狩りゲーが好きだった俺に我慢しろって方が無理あるぜ。


だから俺はハンターになってすぐ少し年上の先輩ハンターのチームに入れさせてもらった。


そして俺は初めて大型モンスターと対峙することになった。


俺はまだどこかここがゲームの世界だと思っていたんだ。死んでも拠点に帰れる、モンスターに背を向けて倒れこめば無敵が発生する、と今考えても何言ってんだ、とツッコミたくなるほど馬鹿な考えを持っていた。


そんな考えをもってたからだろうな。俺は最後方でほとんど攻撃が飛んでこないような位置に配置されていたのにも関わらず調子に乗って買ったばかりのナイフを逆手に持って突っ込んでしまったんだ。


俺は大型モンスターの腕にナイフを突き立てた後、逃げるためにモンスターに背中を見せて倒れこんだ。「何してんだぁ!ミスナぁ!」


その言葉を聞いて俺ははっ!となり後ろを振り向いた。そこにはモンスターの歯を先輩の盾が抑えているところだったのだ。


「せん、ぱい」

「いいからそこどけろ!邪魔だ!」

「は、はい!」

俺は急いで態勢を立て直し、すぐさまその場を離脱した。


その後は無事先輩たちの奮闘のおかげでなんとか大型モンスターの討伐に成功しました。

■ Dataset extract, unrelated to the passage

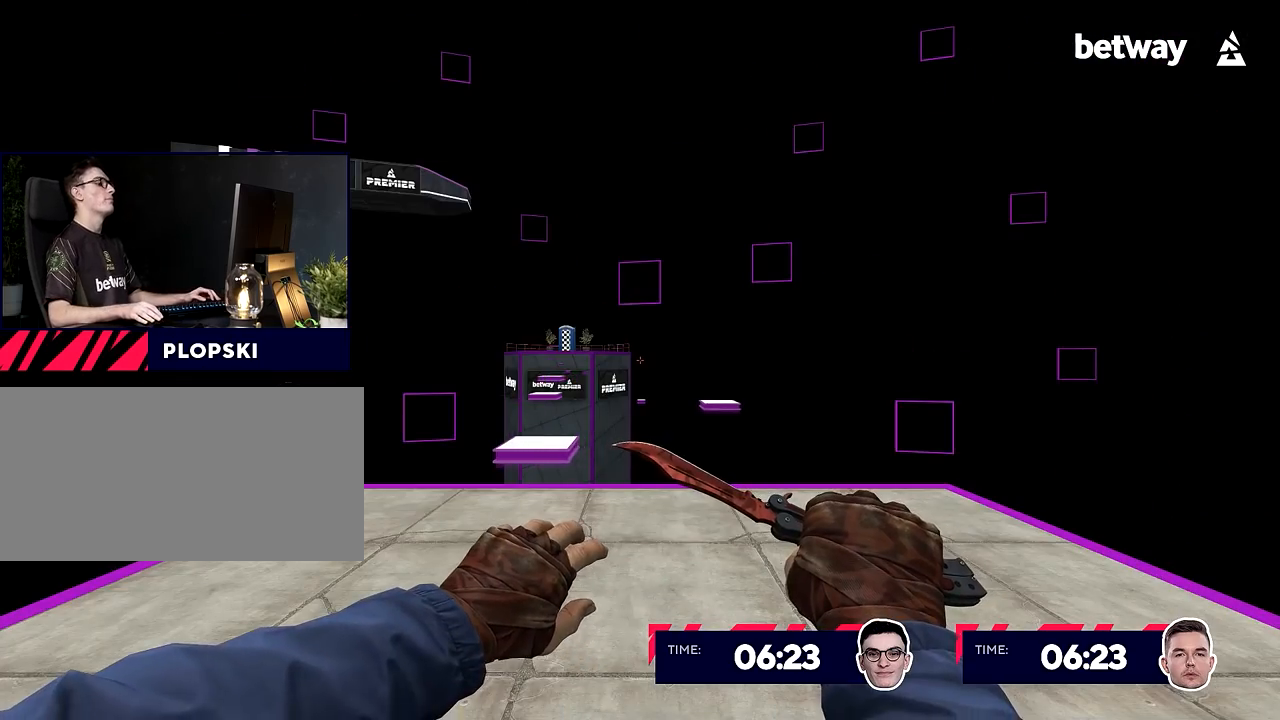
{"keys": [], "mouse": [], "events": [[133, "w", "down"], [300, "d", "down"], [300, "w", "up"], [383, "d", "up"]]}
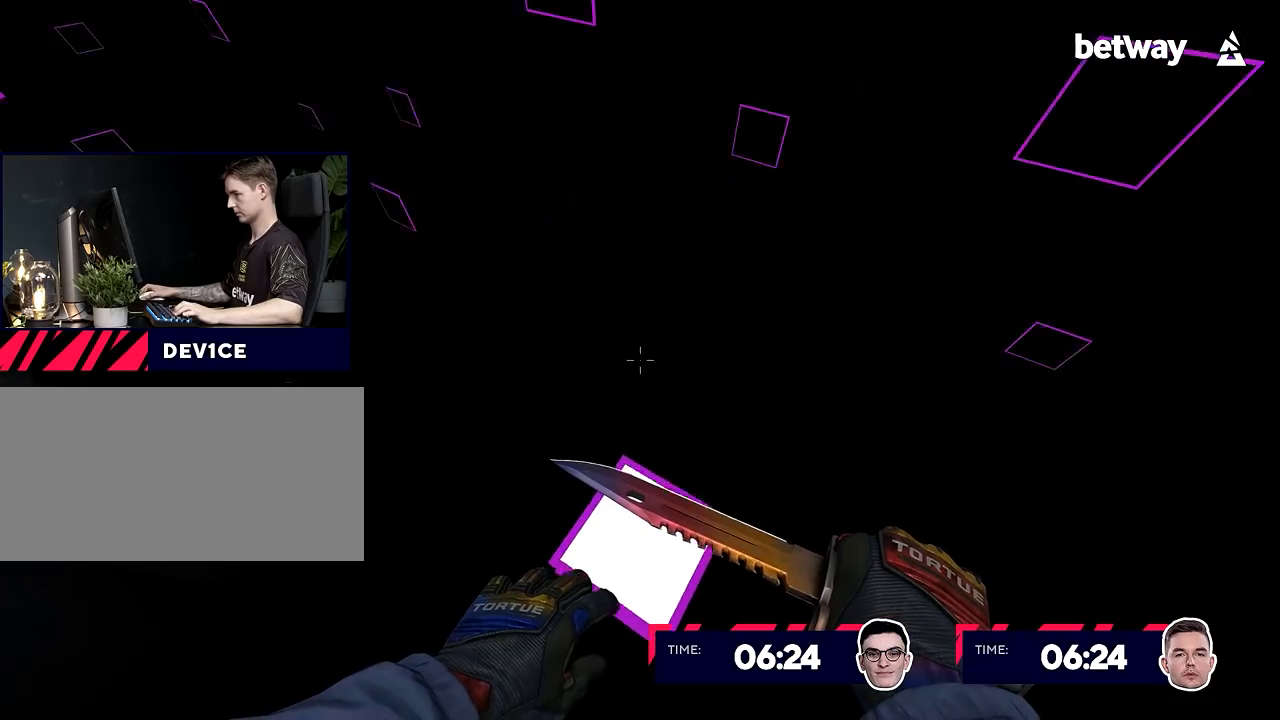
{"keys": [], "mouse": [], "events": [[67, "s", "down"], [117, "a", "down"], [200, "a", "up"], [200, "s", "up"]]}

俺は元よりの業務だった死体運びをして、拠点まで帰った。


その後「お前使えない」と吐き捨てられ、俺はチームを脱退させられた。


「………と、こんな感じで俺の始めての大型モンスターの狩猟クエストは終わりを告げましたとさ」

「………お前馬鹿じゃないか」

と、店主が俺を呆れた目で見つめてきた。

「もうそんなのわかってるよ、こんなバカだからもうチームを組んで他の人に迷惑をかけるようなことしたくないんだ」

本当にあのときの俺はどうしようもなかった、あれでもし先輩ハンターが死んでしまっていたら俺は罪悪感で二度と外を出歩けなかったと思う。


「まぁそうか、そんなことがあったんだな」

「そ、だから俺は大型モンスターと戦うなんてことはしないの、戦うとしたらチームを組むことになっちゃうからね」

「ソロでやってみてもいいんじゃないか?ほら例えば駐屯のパーガスとか確かソロでノームジャスを倒してたよな?」

「あの人と一緒にしないでくれますぅ?あんなバケモンだったら俺だって今頃大型モンスター狩りまくりだって」

「そりゃそっか」

店主は豪快に笑い、そこで話を切り上げた。ようやく料理の続きに取り掛かってくれるようだ。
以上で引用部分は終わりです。